Leylaklar küçük bir cızırtı sesi çıkartarak alevin üstünde küle dönüşürken dalga geçerek "Tanrı 'Kendi suretimizde kendimize benzer insan yaratalım' dedi, 'Denizdeki balıklara, gökteki kuşlara, evcil hayvanlara, sürüngenlere, yeryüzünün tümüne egemen olsun.' (Yaratılış 1:26) Yüce İsa! 'Göklerden gelen bir ses, 'Sevgili Oğlum bu'dur, o'ndan hoşnutum' dedi. (Matta 3:17)" diye kutsal kitaplardan birinden alıntı yaptı kendi kendisine.

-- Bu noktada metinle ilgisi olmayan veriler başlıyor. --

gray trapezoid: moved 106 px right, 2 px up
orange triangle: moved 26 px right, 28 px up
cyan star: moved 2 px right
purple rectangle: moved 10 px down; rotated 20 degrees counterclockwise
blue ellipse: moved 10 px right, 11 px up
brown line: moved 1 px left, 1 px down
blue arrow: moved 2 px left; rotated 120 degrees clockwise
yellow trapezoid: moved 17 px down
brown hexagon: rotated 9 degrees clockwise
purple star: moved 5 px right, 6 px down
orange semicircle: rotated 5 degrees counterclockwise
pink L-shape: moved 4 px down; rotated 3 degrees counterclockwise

Aklından insanların bu tür şeylere inanacak kadar acizlerse bunun arkasından soracakları soruları da mı olmadığını sorguluyordu kendi kendine, ruh çiçeği olmasa ve sıradan bir insan olsaydı bile bunu düşünür ve merak ederdi.

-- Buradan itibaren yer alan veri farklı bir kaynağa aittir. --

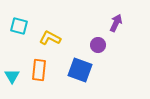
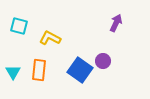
purple circle: moved 5 px right, 16 px down
blue square: rotated 15 degrees clockwise
cyan triangle: moved 1 px right, 4 px up
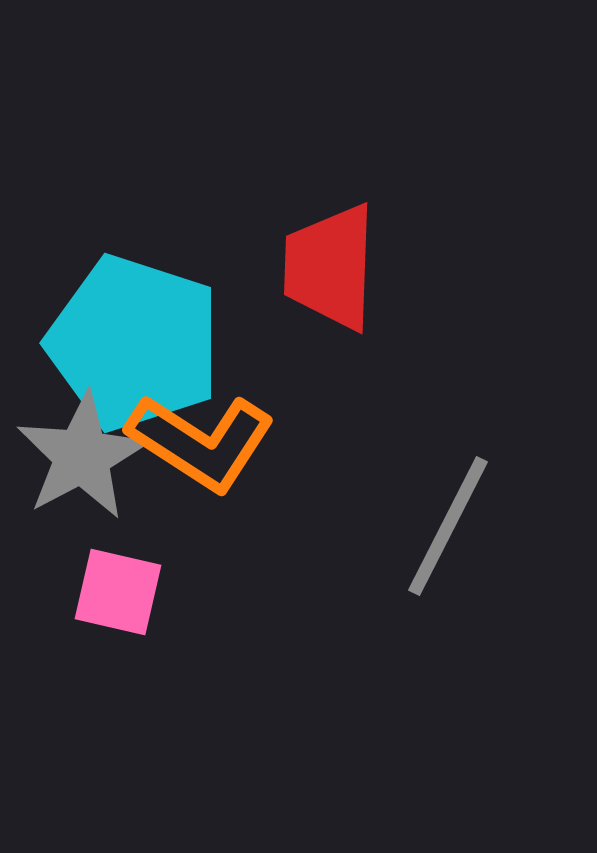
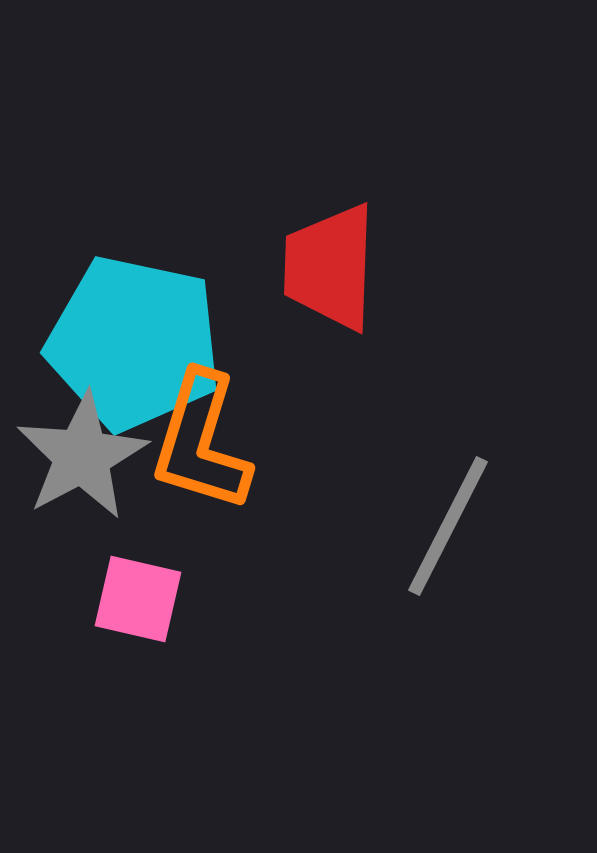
cyan pentagon: rotated 6 degrees counterclockwise
orange L-shape: rotated 74 degrees clockwise
pink square: moved 20 px right, 7 px down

Tanrı, insanları madem kendine benzer yarattı o halde kendine günah kılmadıklarını ama kendisinde de bulunan özellikleri insanlar için neden günah kıldı? Tanrı, eğer insanları kendine benzer yarattıysa peki o halde insanların kötü özellikleri de tanrıyla benzeşmiyor muydu? Tate, kıkırdadı "Sevgili oğlundan hoşnutmuş!" dedi.

Bee'nin bundan daha iyisini yazması gerekiyordu, becerebilir miydi? Bu konuda şüpheleri olsa da Judas ona bu görevi verdiyse potansiyel görmüştü demek ki. Yanındaki siyah özel işlemeli metal sigara tabakasını açıp zippo çakmağını elinde çevirerek açma gereği duymadan tekrar masanın üzerine bırakıp sigara dalını muma doğru tuttu.

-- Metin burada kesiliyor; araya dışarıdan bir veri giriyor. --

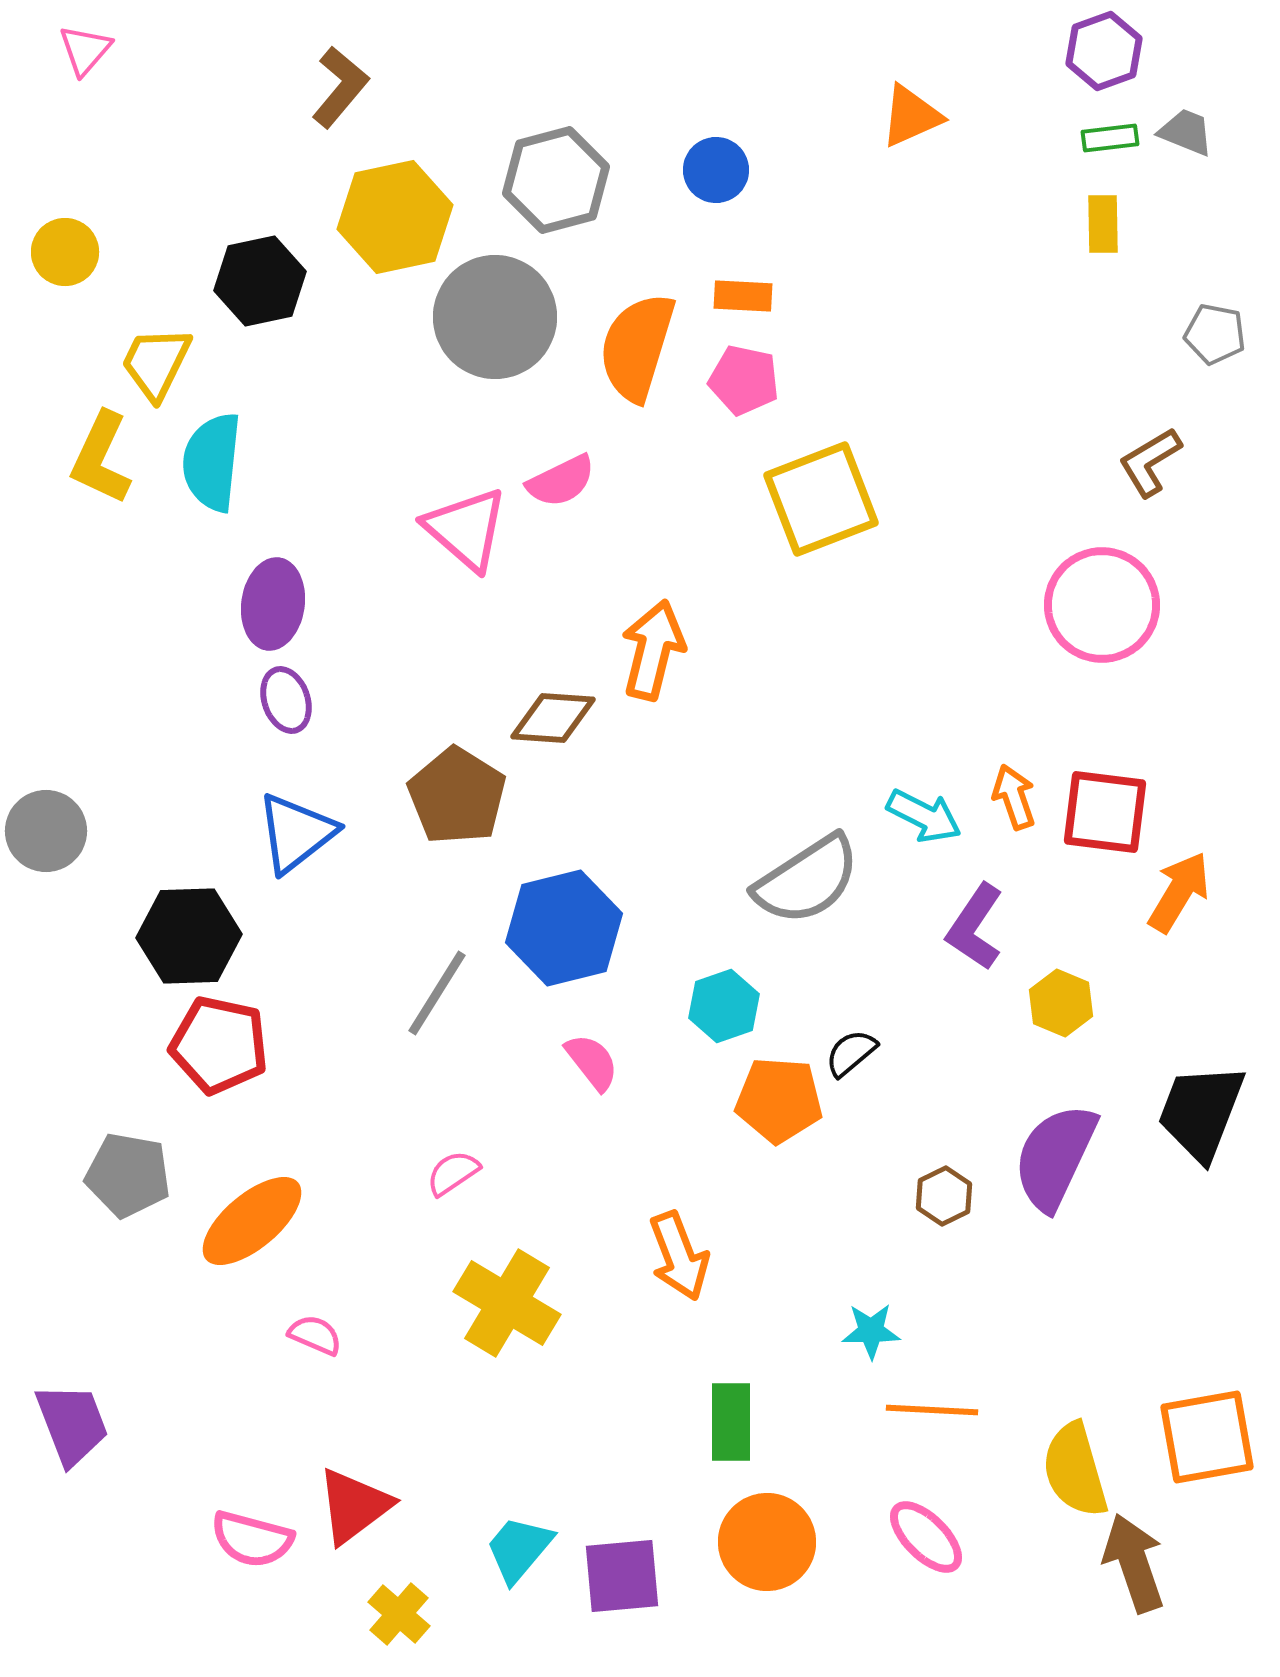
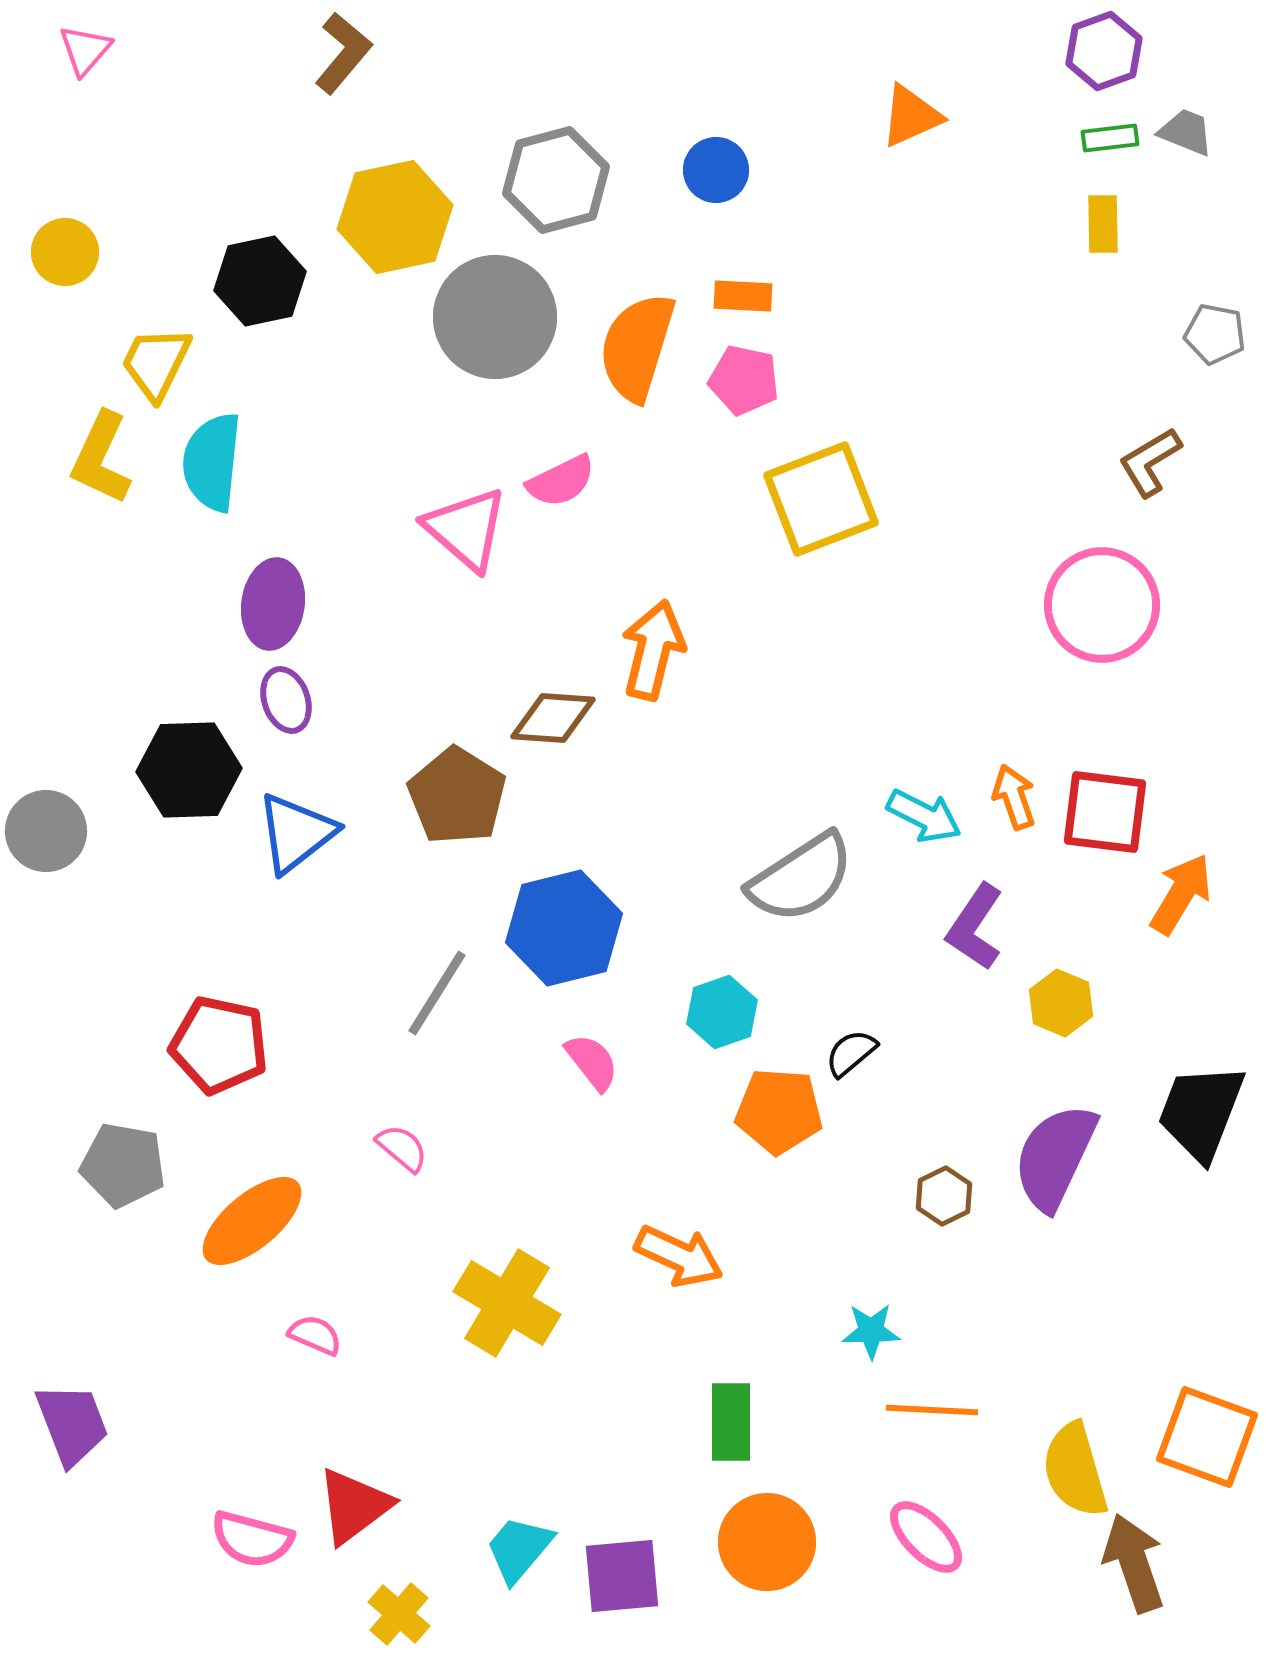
brown L-shape at (340, 87): moved 3 px right, 34 px up
gray semicircle at (807, 880): moved 6 px left, 2 px up
orange arrow at (1179, 892): moved 2 px right, 2 px down
black hexagon at (189, 936): moved 166 px up
cyan hexagon at (724, 1006): moved 2 px left, 6 px down
orange pentagon at (779, 1100): moved 11 px down
pink semicircle at (453, 1173): moved 51 px left, 25 px up; rotated 74 degrees clockwise
gray pentagon at (128, 1175): moved 5 px left, 10 px up
orange arrow at (679, 1256): rotated 44 degrees counterclockwise
orange square at (1207, 1437): rotated 30 degrees clockwise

Üstünde gülden bir kabartma olan cam viski bardağını da diğer eline aldığında Judas'ın açgözlülüğünü gözden geçirdi, Judas her ne kadar kendini Leylak Bahçesi ile özleştirmişse de onun için diğer bahçelerin de mutlak sahibi o'ydu, sadece onları elde etmesi zaman alıyordu o kadar. Bu yüzden başka bahçelerin de çiçeklerini sıklıkla kendi sembolüymüş gibi benimsemekten geri durmazdı, Tate viskiden bir yudum alırken sigarasını da dudakları arasına aldı ve üstündeki saten sabahlığın belindeki açılmasını umursamadan ayağa kalktı.